=== THE PROBLEM ===
Please return only the lines from the one holding "Hősök kora - 77 magyar" through the one holding "პირველი ნაბიჯია, იქნება", exactly as they appear in the records below, both ends included.

=== DATA TO EXAMINE ===
┄┄┄┄┄┄┄┄┄┄
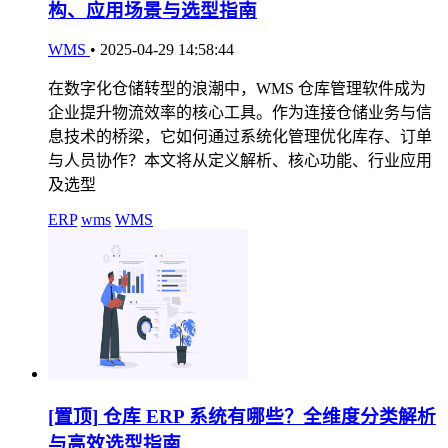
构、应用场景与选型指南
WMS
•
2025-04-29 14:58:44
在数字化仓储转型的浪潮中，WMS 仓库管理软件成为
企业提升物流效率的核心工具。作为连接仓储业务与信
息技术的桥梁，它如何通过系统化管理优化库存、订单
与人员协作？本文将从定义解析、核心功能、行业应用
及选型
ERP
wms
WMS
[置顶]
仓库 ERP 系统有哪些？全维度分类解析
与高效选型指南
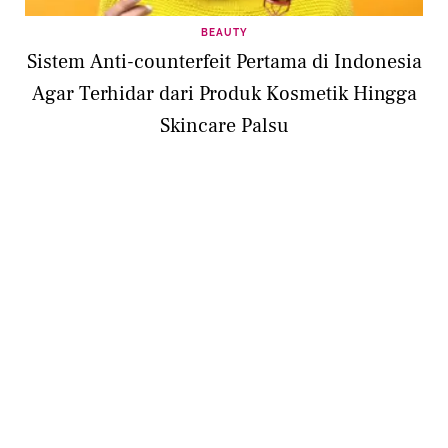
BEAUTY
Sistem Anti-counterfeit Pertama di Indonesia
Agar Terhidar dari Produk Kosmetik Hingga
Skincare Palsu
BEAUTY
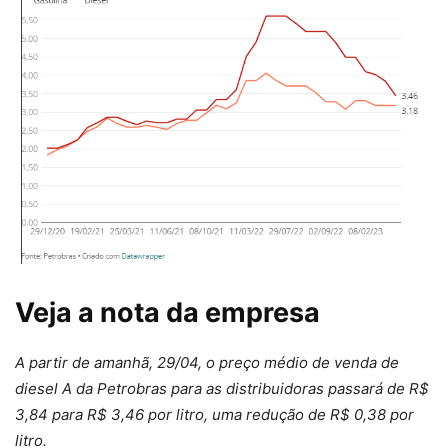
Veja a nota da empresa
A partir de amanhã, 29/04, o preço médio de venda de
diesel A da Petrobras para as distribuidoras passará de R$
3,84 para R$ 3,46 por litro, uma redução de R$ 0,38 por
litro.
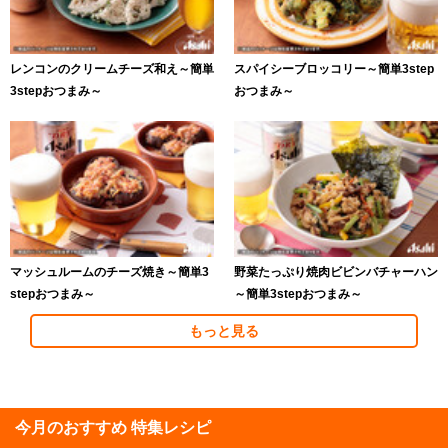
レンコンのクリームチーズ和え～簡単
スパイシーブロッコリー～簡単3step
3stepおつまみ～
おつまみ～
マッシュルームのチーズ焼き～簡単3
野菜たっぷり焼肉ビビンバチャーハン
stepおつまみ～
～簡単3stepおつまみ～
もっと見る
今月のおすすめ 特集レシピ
┄┄┄┄┄┄┄┄┄┄
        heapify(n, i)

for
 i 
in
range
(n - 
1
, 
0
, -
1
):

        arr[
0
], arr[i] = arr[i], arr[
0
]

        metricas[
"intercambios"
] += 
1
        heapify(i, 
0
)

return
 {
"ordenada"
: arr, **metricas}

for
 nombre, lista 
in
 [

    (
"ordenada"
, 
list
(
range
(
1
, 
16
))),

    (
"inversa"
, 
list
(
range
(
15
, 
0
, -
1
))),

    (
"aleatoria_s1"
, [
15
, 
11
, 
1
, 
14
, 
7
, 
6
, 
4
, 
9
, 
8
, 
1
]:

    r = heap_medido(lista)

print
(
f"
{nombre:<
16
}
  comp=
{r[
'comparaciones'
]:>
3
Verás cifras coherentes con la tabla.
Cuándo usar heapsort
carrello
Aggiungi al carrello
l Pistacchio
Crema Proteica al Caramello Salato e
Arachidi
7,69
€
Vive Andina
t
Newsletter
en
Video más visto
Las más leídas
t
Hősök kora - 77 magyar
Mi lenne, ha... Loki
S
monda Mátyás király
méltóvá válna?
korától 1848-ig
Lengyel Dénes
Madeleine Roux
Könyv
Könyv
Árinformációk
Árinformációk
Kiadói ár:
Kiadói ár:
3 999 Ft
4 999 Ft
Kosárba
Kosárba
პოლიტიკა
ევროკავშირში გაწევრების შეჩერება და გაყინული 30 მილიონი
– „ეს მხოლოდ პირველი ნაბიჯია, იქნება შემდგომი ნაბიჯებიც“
┄┄┄┄┄┄┄┄┄┄
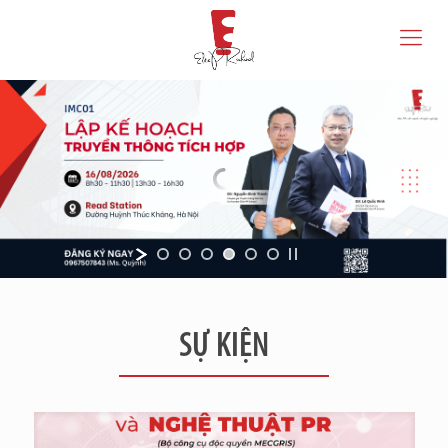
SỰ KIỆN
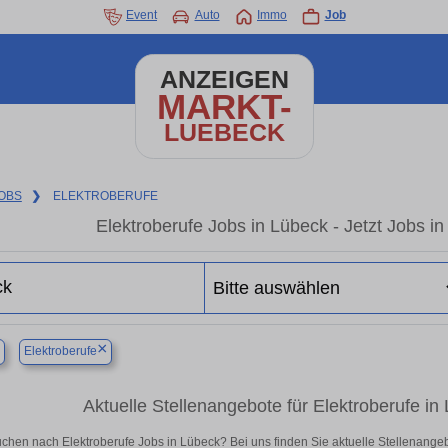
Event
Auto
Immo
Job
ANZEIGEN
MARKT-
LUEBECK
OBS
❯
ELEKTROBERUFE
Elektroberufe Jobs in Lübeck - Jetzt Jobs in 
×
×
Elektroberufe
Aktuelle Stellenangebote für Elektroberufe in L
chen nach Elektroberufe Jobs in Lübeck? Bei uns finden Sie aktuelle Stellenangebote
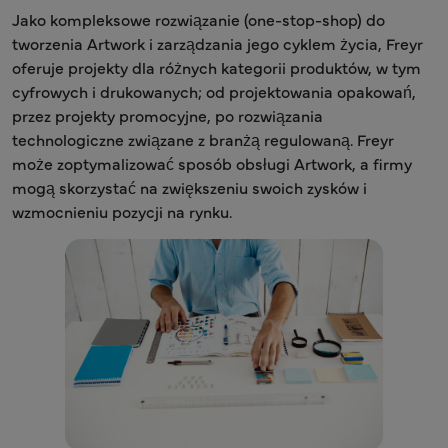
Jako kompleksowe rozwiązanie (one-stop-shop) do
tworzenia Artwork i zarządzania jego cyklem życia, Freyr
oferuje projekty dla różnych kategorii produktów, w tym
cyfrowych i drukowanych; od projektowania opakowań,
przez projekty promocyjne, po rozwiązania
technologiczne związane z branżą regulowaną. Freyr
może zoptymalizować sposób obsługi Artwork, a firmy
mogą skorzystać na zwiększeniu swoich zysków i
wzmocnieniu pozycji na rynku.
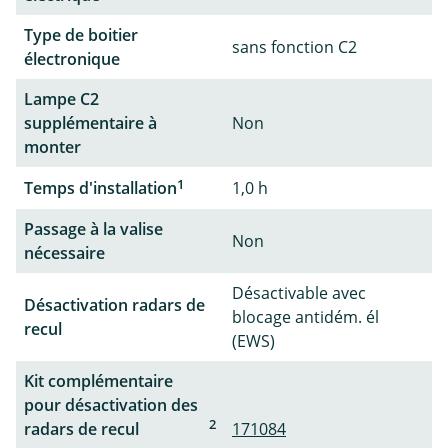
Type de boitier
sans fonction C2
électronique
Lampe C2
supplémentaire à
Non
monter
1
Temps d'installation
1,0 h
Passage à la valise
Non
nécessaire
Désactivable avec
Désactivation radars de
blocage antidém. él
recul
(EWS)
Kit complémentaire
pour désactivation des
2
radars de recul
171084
┄┄┄┄┄┄┄┄┄┄
=== ANSWER BOX ===
Hősök kora - 77 magyar
Mi lenne, ha... Loki
S
monda Mátyás király
méltóvá válna?
korától 1848-ig
Lengyel Dénes
Madeleine Roux
Könyv
Könyv
Árinformációk
Árinformációk
Kiadói ár:
Kiadói ár:
3 999 Ft
4 999 Ft
Kosárba
Kosárba
პოლიტიკა
ევროკავშირში გაწევრების შეჩერება და გაყინული 30 მილიონი
– „ეს მხოლოდ პირველი ნაბიჯია, იქნება შემდგომი ნაბიჯებიც“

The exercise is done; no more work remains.